Nushell has a plugin for Polars support.
When installed, you can analyse a large corpus of text very fast:
def bible [] {
let corp = open --raw /home/lk/Data/king-james-bible.txt | str downcase | split words | polars into-df
let stop = [i a an and are as at be by for from how in is it of on or that the this to was what when where who will with the] | polars into-df
let mask = $corp | polars is-in $stop
let tidy = $corp | polars filter-with ($mask | polars not)

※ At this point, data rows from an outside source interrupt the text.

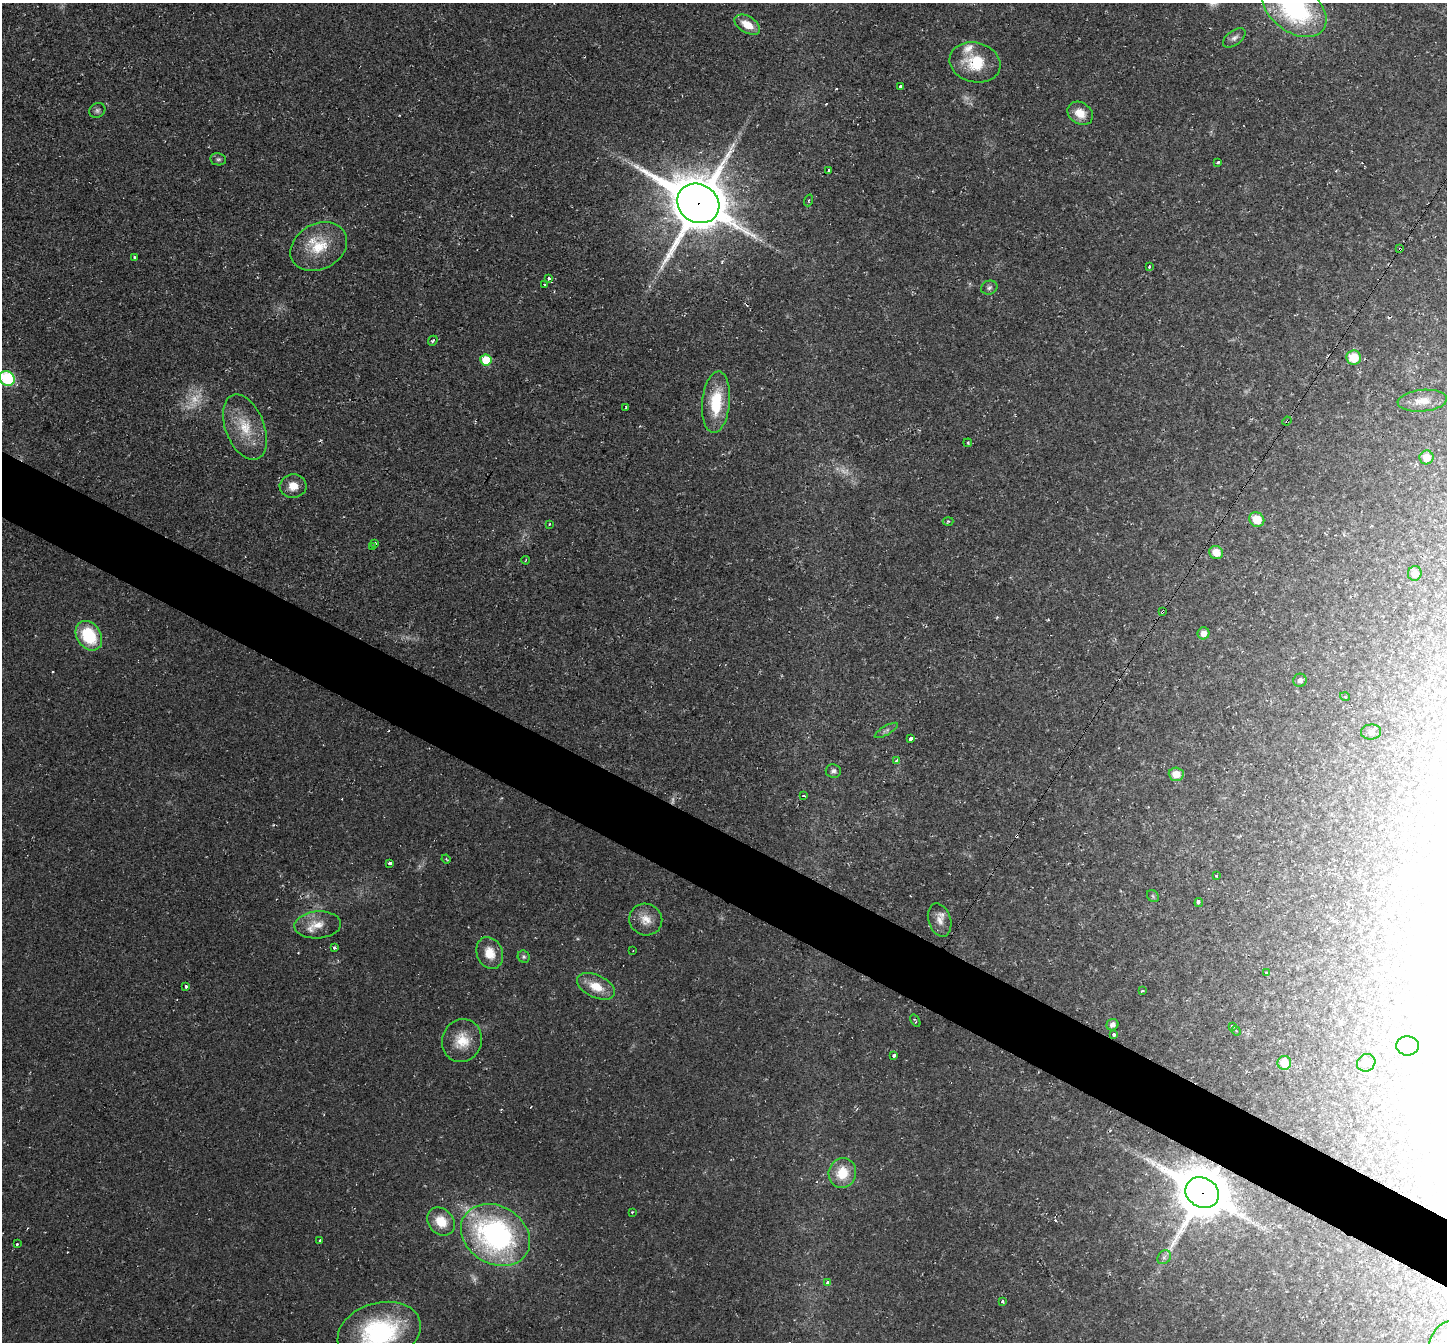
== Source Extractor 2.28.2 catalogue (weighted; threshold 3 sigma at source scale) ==
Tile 6 of 4 x 4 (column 2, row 2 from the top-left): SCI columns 1446-2890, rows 2827-4166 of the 5780 x 5789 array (HDU 1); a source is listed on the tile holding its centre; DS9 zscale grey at full resolution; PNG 1449 x 1344 px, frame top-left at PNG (2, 3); each listed source drawn as its Kron ellipse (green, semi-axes under 4 px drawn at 4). Shown black and unused: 5% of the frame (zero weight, under 2 of 3 exposures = <1% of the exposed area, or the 3 px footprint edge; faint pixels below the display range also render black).
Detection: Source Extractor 2.28.2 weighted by HDU 2 'WHT'; one run over the whole footprint, this tile lists its part. Background 0.0216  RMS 0.006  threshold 0.0269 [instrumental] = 3 sigma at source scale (4.5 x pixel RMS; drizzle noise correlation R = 1.50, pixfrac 1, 0.05/0.05 arcsec/px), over >= 5 px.
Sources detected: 109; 4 too faint to see at this stretch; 3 inside a brighter object's white glare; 10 cosmic-ray / hot-pixel residue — neither listed nor drawn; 3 inside a brighter listed object's ellipse — not listed separately; the other 89 listed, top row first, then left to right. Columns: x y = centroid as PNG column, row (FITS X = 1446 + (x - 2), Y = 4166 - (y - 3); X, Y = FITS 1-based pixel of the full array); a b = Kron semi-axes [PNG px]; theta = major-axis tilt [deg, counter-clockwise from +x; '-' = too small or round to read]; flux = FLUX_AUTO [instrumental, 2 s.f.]
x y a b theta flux
1294 8 36 23 -37 97
747 25 14 8 -32 9.7
1234 38 13 7 36 2.7
975 62 26 20 -14 23
900 86 3 3 - 16
97 110 8 7 - 1.7
1080 113 13 10 -34 8.7
218 159 8 6 -9 1.4
1218 162 3 3 - 1.4
828 170 3 3 - 1.9
809 200 6 3 71 0.78
698 203 22 19 -31 3900
319 247 30 22 29 24
1400 249 3 3 - 0.69
134 257 3 3 - 1.4
1149 267 3 3 - 2.1
549 278 3 3 - 1.8
544 285 3 3 - 1.5
989 288 8 6 20 1.8
433 341 5 3 - 0.87
1354 358 7 7 - 16
486 360 6 5 - 16
7 378 8 7 - 61
1422 401 25 11 5 9.3
716 402 31 14 85 27
626 407 3 3 - 1.1
1287 421 5 3 - 0.67
245 427 34 19 -68 21
968 443 4 3 - 0.65
1426 457 7 7 - 6.9
293 486 13 12 - 7.5
1257 520 8 7 - 11
948 521 5 3 - 0.63
549 524 3 3 - 1.6
375 543 3 3 - 2.5
372 547 3 3 - 1.2
1216 553 7 6 - 8
526 560 4 2 - 0.49
1415 573 7 7 - 5.2
1163 611 3 3 - 2.8
1203 633 6 6 - 3.9
89 636 16 12 -57 31
1300 680 7 6 - 2.2
1345 697 5 3 - 0.48
886 730 13 4 30 1.9
1371 732 10 7 5 2.1
910 739 3 3 - 24
896 761 3 3 - 2.7
833 771 7 7 - 1.8
1176 774 7 6 - 8.5
804 796 3 3 - 1.6
446 859 4 3 - 0.6
390 863 3 3 - 4.7
1216 876 3 2 - 0.69
1153 896 6 5 - 0.94
1199 902 4 3 - 1.5
646 920 16 16 - 8.3
940 920 17 11 -72 5
318 925 23 13 4 9.9
334 948 3 3 - 1.6
633 951 2 2 - 0.34
490 953 16 13 -68 9.9
524 957 6 5 - 1.2
1267 973 4 3 - 3.4
186 986 3 3 - 4.5
596 986 20 11 -26 12
1142 990 3 3 - 2
915 1021 7 3 -58 0.82
1112 1025 6 5 - 2.8
1232 1026 3 3 - 3
1236 1031 5 4 - 0.7
1114 1034 3 3 - 4.5
462 1041 22 19 72 14
1407 1046 11 9 -3 6
894 1055 3 3 - 2.5
1284 1063 7 7 - 7.5
1366 1063 9 8 - 5.7
842 1173 15 13 75 16
1202 1193 17 14 -30 3100
632 1212 4 2 - 0.49
441 1221 15 12 -47 13
495 1235 36 29 -31 150
320 1240 3 3 - 8.6
17 1244 3 3 - 2
1164 1257 7 6 - 1.7
828 1283 3 3 - 6.3
1002 1302 3 3 - 4.3
379 1332 42 29 17 84
1444 1337 19 11 50 5.1
Overlapping masked pixels (flux is a lower limit): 5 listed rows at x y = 698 203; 1400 249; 1287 421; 1163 611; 1202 1193
Isophote crosses this tile's border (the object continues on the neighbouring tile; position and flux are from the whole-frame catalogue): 4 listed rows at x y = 1294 8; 7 378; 379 1332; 1444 1337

let freq = $tidy | polars value-counts
let sort = $freq | polars sort-by count
$sort
}
Giving:
╭───────┬────────────┬───────╮
│ # │ 0 │ count │
├───────┼────────────┼───────┤
│ 0 │ endow │ 1 │
│ 1 │ clappeth │ 1 │
│ 2 │ elishaphat │ 1 │
│ 3 │ muse │ 1 │
│ 4 │ makaz │ 1 │
│ 5 │ swimmeth │ 1 │
│ 6 │ fidelity │ 1 │
│ 7 │ jeziah │ 1 │
│ 8 │ savours │ 1 │
│ 9 │ ashvath │ 1 │
│ ... │ ... │ ... │
│ 13019 │ all │ 5637 │
│ 13020 │ them │ 6430 │
│ 13021 │ not │ 6624 │
│ 13022 │ him │ 6659 │
│ 13023 │ they │ 7378 │
│ 13024 │ lord │ 7964 │
│ 13025 │ his │ 8473 │
│ 13026 │ unto │ 8997 │
│ 13027 │ shall │ 9840 │
│ 13028 │ he │ 10422 │
╰───────┴────────────┴───────╯
And it took less than a second.
To be specific: 444ms 413µs 290ns.
Doing the same in “vanilla” Nushell like so:
def biblenu [] {
let corp = open --raw /home/lk/Data/king-james-bible.txt | str downcase | split words | wrap corp
let stop = [i a an and are as at be by for from how in is it of on or that the this to was what when where who will with the] | wrap stop
let tidy = $corp | where corp in $stop.stop == false
let freq = $tidy | uniq --count
let sort = $freq | sort-by count
$sort | flatten
}
gives
│ 13019 │ all │ 5637 │
│ 13020 │ them │ 6430 │
│ 13021 │ not │ 6624 │
│ 13022 │ him │ 6659 │
│ 13023 │ they │ 7378 │
│ 13024 │ lord │ 7964 │
│ 13025 │ his │ 8473 │
│ 13026 │ unto │ 8997 │
│ 13027 │ shall │ 9840 │
│ 13028 │ he │ 10422 │
├───────┼───────┼───────┤
│ # │ corp │ count │
╰───────┴───────┴───────╯
So the same result.
But this time it took: 4sec 118ms 703µs 223ns
So Nushell with Polars is around 10x faster for this kind of task than Nushell without Polars.